Relationships found to be key to happiness; having friends at work impacts physician happiness
WEDNESDAY, March 20, 2019 (HealthDay News) — Overall, physicians are happy and enjoy their lives, according to the 2019 American Academy of Family Physicians (AAFP)/CompHealth Physician Happiness Survey published online March 19.
Researchers surveyed 5,855 members of the AAFP and physicians from other specialties to examine their thoughts about happiness in the workplace and satisfaction with life.
According to the survey, 71 percent of physicians currently in practice are happy, with 57 percent reporting enjoying their life a lot or a great deal.
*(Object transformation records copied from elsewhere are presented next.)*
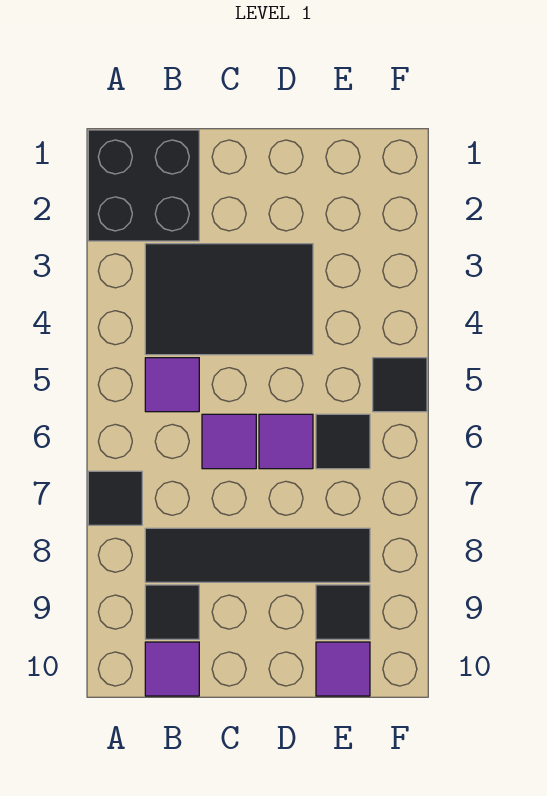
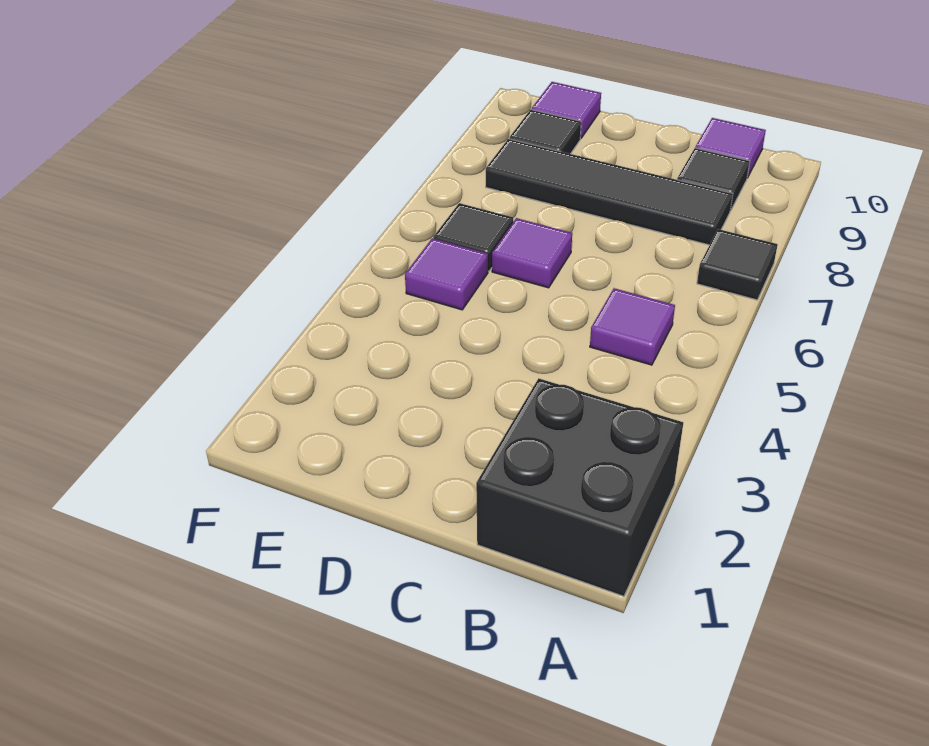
black tile B3:D4 level 1 -> none
purple tile C6 level 1 -> purple tile E5 level 1
black tile F5 level 1 -> none

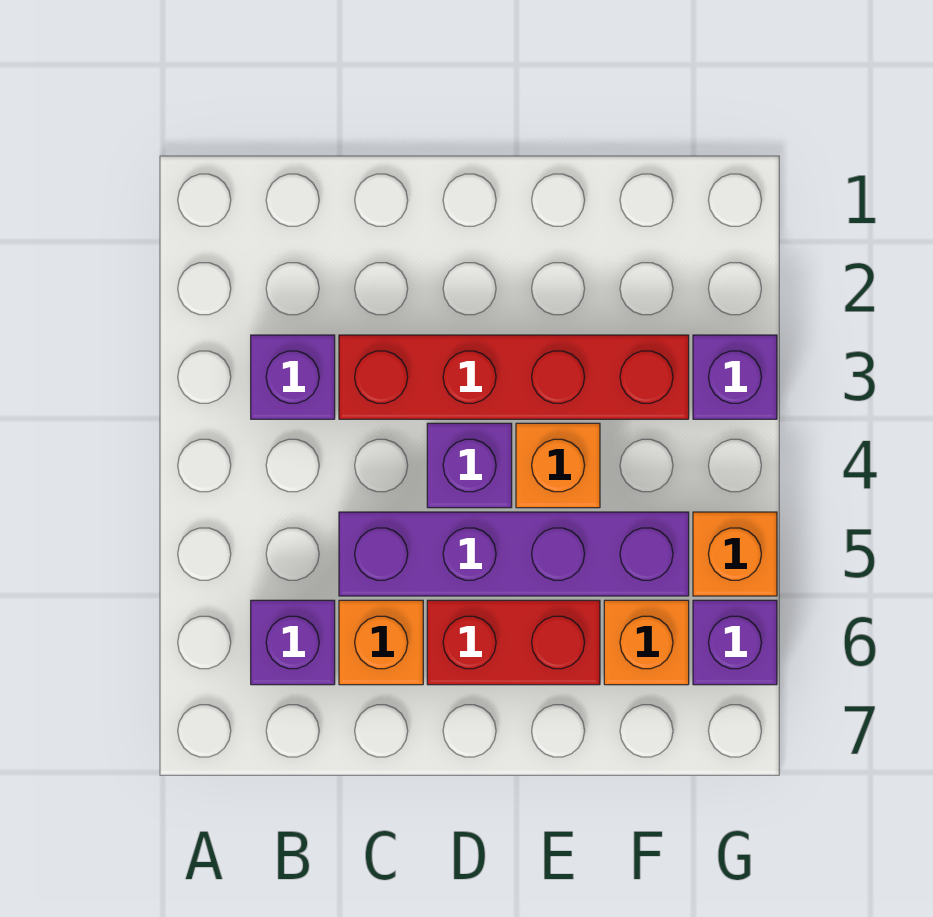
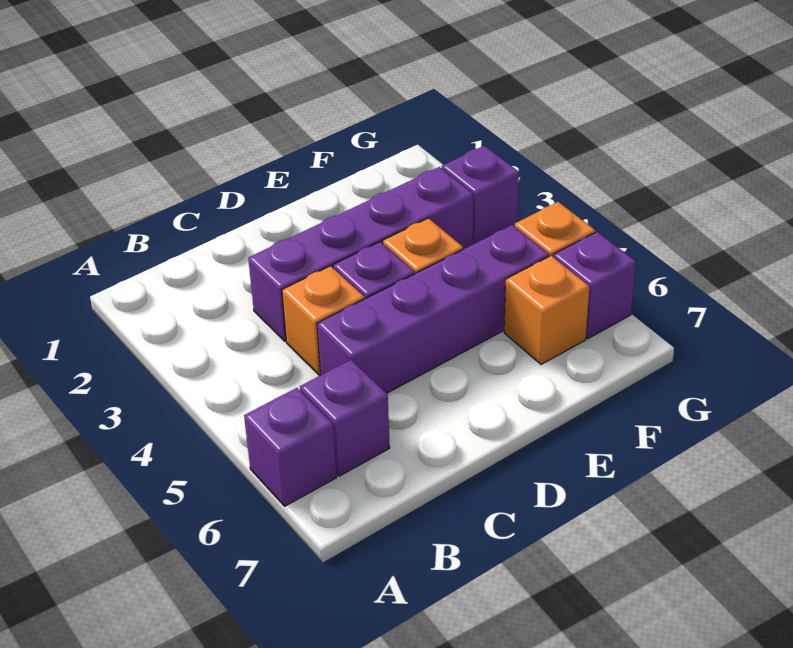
purple brick B3 level 1 -> purple brick A6 level 1
red brick C3:F3 level 1 -> purple brick C3:F3 level 1
orange brick C6 level 1 -> orange brick C4 level 1
red brick D6:E6 level 1 -> none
Fifty-nine percent reported being satisfied with their lives; the most satisfaction was seen among older physicians (more than 30 years in practice). Personal relationships were found to be key to happiness, with having friends at work greatly impacting physician happiness. A direct link was observed between the number of friends a physician had at work and their satisfaction with life. The top issues that make physicians unhappy with their jobs include lack of control, clerical burdens, and being emotionally exhausted (72, 71, and 69 percent, respectively). Only 35 percent of physicians reported having more happiness than stress in their lives; 81 percent of physicians reported feeling stressed when they do not have enough time. Sixty-three percent of physicians said they still had time for fun even when faced with stress.
“Practicing medicine is a profoundly rewarding profession,” Clif Knight, M.D., senior vice president of education at the AAFP, said in a statement. “As with any job, it’s important to find meaningful work-life integration.”